# Large stove with two pipes... Why??



## Btmilan (Sep 4, 2015)

I had a large wood stove in my basement when I bought my current house.  It has two pipes coming out of it.  One is sealed off and the other is used as the normal pipe.  What use does the secondary pipe have other than just to be sealed off? I try to google it and it just gives me results about double walled pipes.


----------



## pen (Sep 4, 2015)

Your stove is a classic, so I'm moving this over to that room where you might get a better response from folks who are more familiar with these beasts.

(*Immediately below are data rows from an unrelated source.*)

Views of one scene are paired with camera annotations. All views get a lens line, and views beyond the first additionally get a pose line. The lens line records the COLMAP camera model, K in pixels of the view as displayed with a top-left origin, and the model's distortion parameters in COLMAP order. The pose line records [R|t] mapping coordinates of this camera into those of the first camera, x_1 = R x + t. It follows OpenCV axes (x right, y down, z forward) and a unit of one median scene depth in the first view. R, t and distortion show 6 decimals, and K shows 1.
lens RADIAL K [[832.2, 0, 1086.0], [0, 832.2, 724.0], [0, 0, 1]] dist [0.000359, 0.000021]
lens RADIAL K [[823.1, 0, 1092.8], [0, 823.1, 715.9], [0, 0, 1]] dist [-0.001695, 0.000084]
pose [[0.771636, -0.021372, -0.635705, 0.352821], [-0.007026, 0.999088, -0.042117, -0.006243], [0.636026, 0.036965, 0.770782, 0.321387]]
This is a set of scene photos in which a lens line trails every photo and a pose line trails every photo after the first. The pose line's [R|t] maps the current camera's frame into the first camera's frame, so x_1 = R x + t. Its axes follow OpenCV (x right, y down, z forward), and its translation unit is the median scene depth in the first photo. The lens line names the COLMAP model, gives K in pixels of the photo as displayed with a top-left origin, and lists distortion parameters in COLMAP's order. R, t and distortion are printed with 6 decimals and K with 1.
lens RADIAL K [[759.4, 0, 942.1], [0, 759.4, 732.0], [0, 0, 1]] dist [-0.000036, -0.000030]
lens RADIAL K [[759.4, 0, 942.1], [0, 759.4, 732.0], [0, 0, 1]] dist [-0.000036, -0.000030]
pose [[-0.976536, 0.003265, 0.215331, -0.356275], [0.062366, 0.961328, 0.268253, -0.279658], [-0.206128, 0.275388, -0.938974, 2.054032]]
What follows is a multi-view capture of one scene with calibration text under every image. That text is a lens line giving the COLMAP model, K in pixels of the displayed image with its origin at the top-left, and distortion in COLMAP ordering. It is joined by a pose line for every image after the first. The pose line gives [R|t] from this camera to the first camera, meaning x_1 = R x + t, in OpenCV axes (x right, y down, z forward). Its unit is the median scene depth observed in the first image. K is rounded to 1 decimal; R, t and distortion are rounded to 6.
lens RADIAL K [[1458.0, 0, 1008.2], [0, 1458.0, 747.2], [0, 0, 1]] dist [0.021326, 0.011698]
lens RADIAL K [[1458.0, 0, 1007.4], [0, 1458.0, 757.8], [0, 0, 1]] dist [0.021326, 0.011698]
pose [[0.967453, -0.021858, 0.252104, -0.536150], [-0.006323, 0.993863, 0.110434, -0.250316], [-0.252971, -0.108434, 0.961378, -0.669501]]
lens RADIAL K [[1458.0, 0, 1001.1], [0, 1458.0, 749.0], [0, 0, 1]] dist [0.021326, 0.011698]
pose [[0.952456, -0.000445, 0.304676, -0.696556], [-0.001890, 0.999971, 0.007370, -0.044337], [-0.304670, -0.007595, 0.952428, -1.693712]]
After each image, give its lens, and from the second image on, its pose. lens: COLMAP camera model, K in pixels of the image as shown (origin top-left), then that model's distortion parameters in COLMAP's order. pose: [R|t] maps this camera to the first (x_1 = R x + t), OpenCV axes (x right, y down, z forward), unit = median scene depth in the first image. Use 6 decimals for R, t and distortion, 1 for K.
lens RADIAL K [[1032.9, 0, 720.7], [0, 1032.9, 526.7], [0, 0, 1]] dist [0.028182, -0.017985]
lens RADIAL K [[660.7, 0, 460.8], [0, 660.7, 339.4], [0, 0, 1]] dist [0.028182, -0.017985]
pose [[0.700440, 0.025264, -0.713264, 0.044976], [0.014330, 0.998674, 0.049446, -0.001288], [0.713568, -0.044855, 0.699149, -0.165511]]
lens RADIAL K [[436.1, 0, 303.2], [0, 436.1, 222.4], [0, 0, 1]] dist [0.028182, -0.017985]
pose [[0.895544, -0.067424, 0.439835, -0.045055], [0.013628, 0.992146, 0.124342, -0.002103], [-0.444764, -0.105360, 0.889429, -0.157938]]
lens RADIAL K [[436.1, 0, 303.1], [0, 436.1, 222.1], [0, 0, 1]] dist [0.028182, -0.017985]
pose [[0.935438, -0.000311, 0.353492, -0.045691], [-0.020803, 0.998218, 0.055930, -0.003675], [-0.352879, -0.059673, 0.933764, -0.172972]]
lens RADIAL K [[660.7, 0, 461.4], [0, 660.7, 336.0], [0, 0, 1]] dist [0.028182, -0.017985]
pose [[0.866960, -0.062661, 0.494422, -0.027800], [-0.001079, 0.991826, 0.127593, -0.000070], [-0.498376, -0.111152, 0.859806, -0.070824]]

As for me, that's the first I've seen this.  Are both those pipes coming off the top plate?  What's the inside of the stove look like?  I'm wondering if this thing were modified and placed into a large fireplace at one point in it's life?  

pen


----------



## begreen (Sep 4, 2015)

Looks like it might be a homebrew out of a handy welder's workshop.


----------



## turn_n_burn (Sep 5, 2015)

I can't imagine 2 pipes with competing drafts would make the stove work very well. I'd say it was probably an aborted experiment by the above handy welder. They may have been trying to increase draft to make the fire burn hotter with more chimney area, but those pipes look big to begin with. The only other thing I could think of would be if they were trying to use 1 chimney as a downdraft air intake (if it had a damper to block upward flow until primary combustion was well established) in order to avoid air exchange from inside the house. That guess would be a long shot, though. Doesn't seem practical. Still a cool looking old stove, though! 

Welcome aboard!


----------



## fbelec (Sep 6, 2015)

dual exhaust


----------



## Fastdonzi (Sep 7, 2015)

I saw a video of a guy that  an older Buck 27000 in his basement, (they are 3 wall stoves) he added another flue pipe towards the front that only got air from the outer two, the same area the fan blows through. he hooked that pipe into his existing duct work. pretty cool idea, maybe this was an attempt at that??


----------